So Facebook, Apple, Twitter, and Google are the bad guys here. Ummm.... what? For one, Apple is most definitely not geared toward advertising. But if you're upset about constant notifications drawing people back to their devices, Uluroo has a really neat feature to show you. You can turn your notifications off.
Ben Schippers: "Apple and Google are to blame for smartphone addiction!"
Apple and Google, confusedly: "What are you looking at us for? Users don't have to download apps!"
Facebook and Twitter, annoyedly: "What are you looking at us for? Users can just turn alerts off!"

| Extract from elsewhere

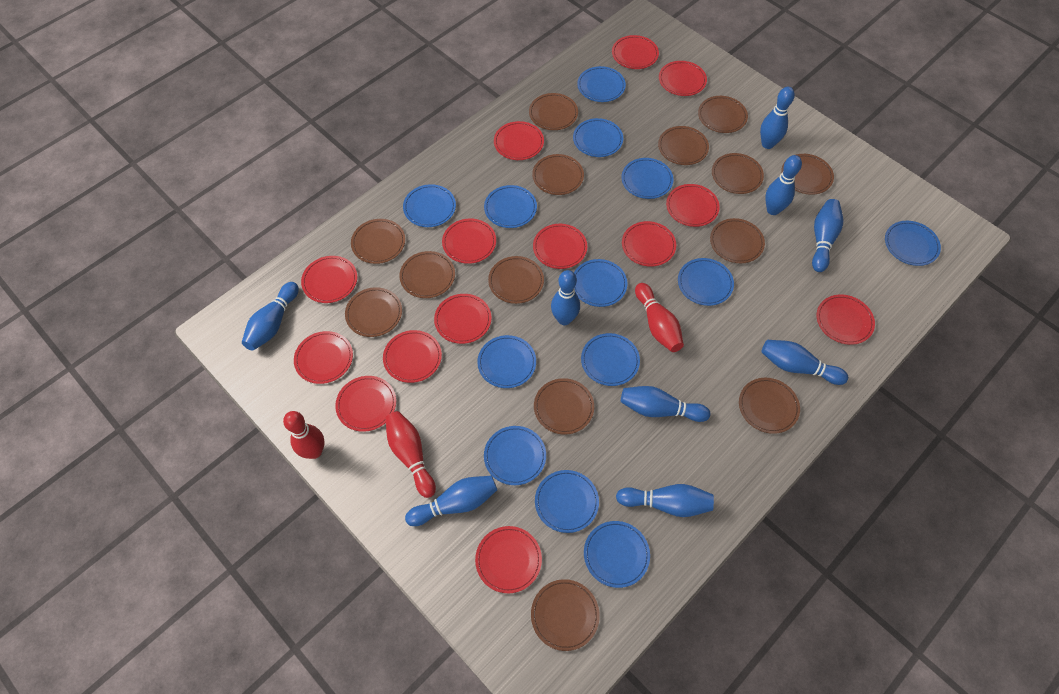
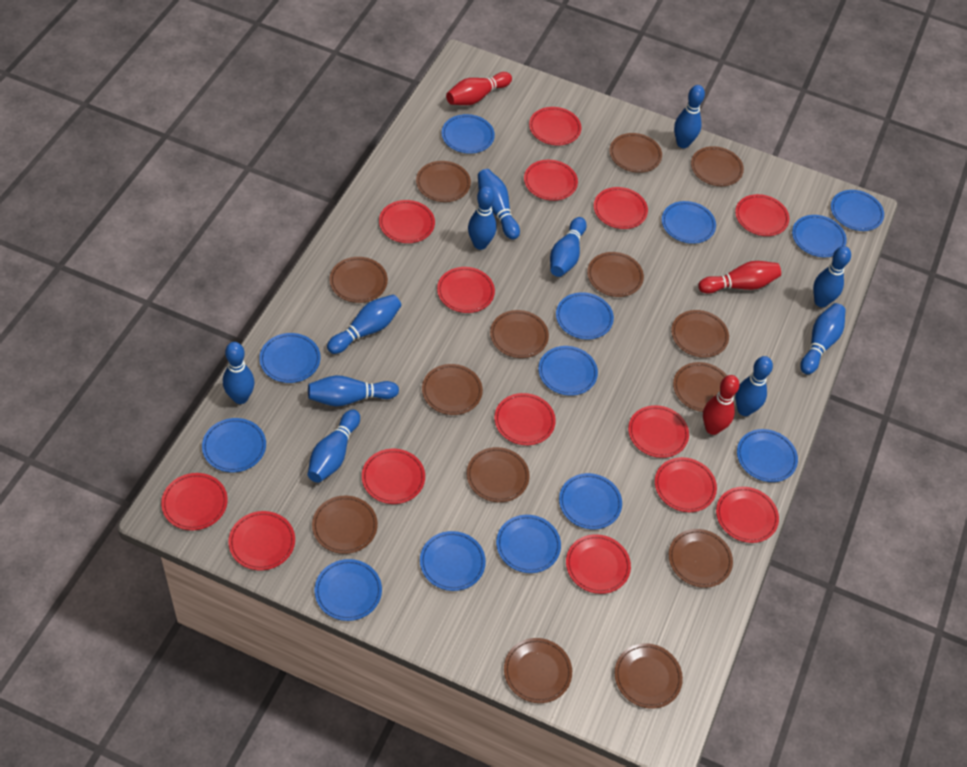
blue bowling pin: [242,282,299,351] [405,476,497,526] [551,270,580,325] [616,484,714,517] [621,386,710,422] [760,87,795,149] [761,340,848,385] [765,155,802,215] [812,199,843,272] = 9 -> [223,342,255,404] [308,375,399,406] [308,409,360,483] [327,294,401,354] [468,186,496,250] [478,169,520,239] [550,217,587,277] [674,85,705,148] [735,356,773,416] [800,303,846,374] [813,246,851,307] = 11

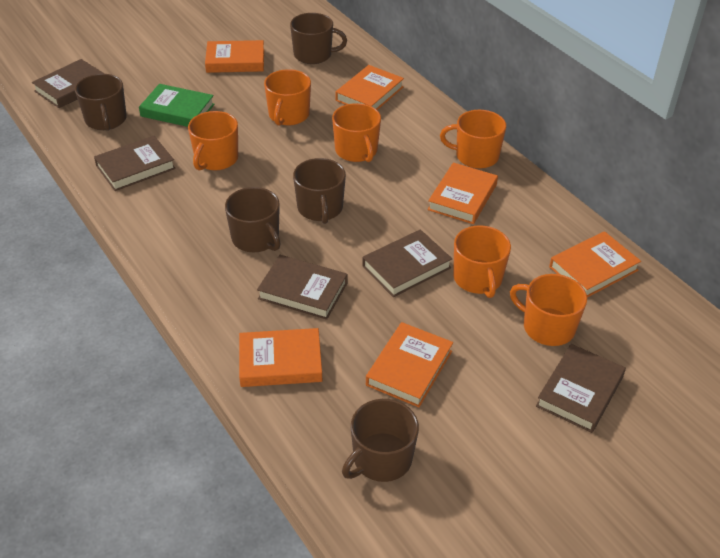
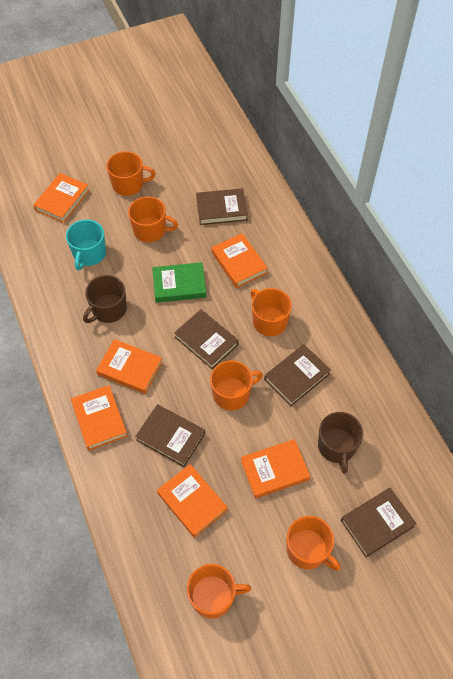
brown mug: [75,74,127,131] [225,187,281,253] [290,13,347,64] [293,158,346,224] [342,399,419,482] = 5 -> [83,275,127,323] [318,412,364,474] = 2
turquoise mug: none = 0 -> [66,219,106,270] = 1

The point Uluroo is trying to make here is that the hardware companies and app companies are not responsible for smartphone addiction. In the end, everything comes down to the user. Don't want constant notifications to bother you? Turn notifications off.

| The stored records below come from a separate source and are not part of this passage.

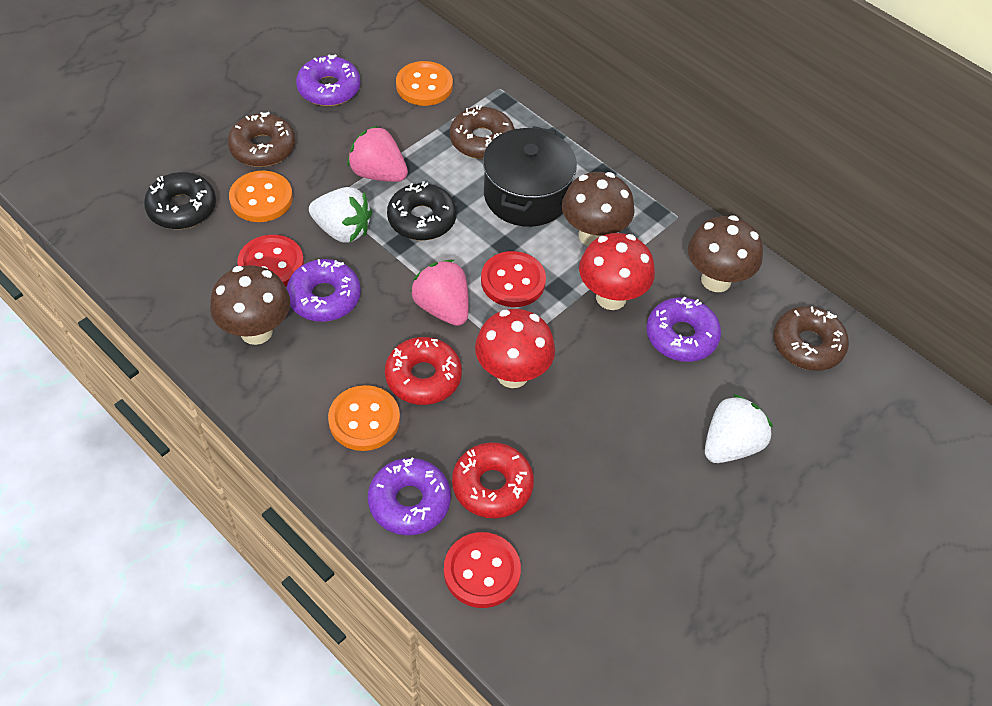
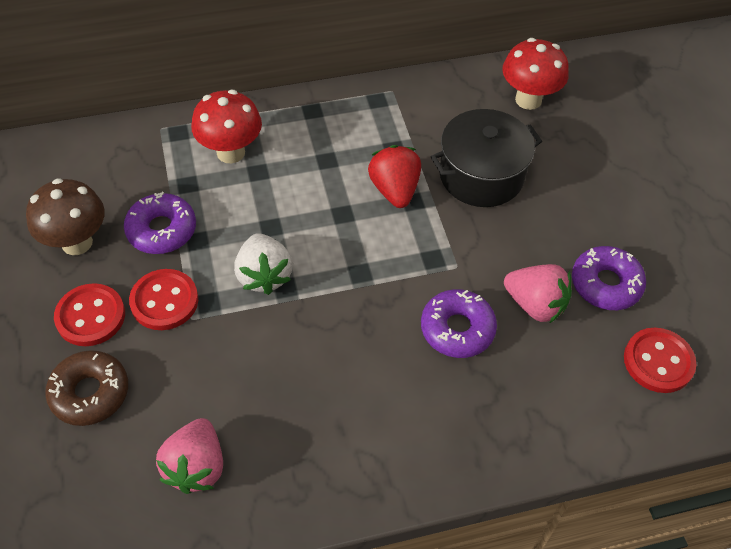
black donut: [144,172,216,229] [387,181,457,241] = 2 -> none = 0
brown donut: [228,112,296,167] [450,105,515,159] [773,306,849,371] = 3 -> [45,350,128,426] = 1
brown mushroom: [210,265,290,345] [562,172,635,246] [688,215,763,292] = 3 -> [26,178,105,255] = 1
orange button: [229,171,293,222] [328,385,400,451] [396,61,453,106] = 3 -> none = 0
purple donut: [286,259,361,322] [296,55,361,106] [368,457,451,535] [646,297,721,362] = 4 -> [124,192,196,254] [421,289,497,358] [572,246,646,310] = 3
red donut: [385,337,462,405] [452,442,534,518] = 2 -> none = 0
red strawberry: none = 0 -> [368,145,421,208] = 1
white strawberry: [309,187,372,243] [705,394,773,463] = 2 -> [234,233,293,295] = 1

Uluroo isn't trying to downplay the consequences of device addiction. What he's saying is that we shouldn't paint the corporations as the villians here. Excessive smartphone usage is the choice of the excessive smartphone user. No more should we blame this on Apple and Google than we do texting and driving. People still have the choice. What Uluroo finds funny is that Ben even mentions a few third-party programs that help users manage and monitor their smartphone usage time. But these programs aren't designed to counteract Google's evil notifications; they're designed to help users make good choices.
When we actually want to solve the problem of smartphone overusage, we shouldn't go right ahead and pin the blame on the device manufacturers. Doin so doesn't actually help anyone. The way to make a change in a smartphone-tethered generation is to help users make good choices. Doing anything else is like suing Lay's after eating five party-size bags of potato chips.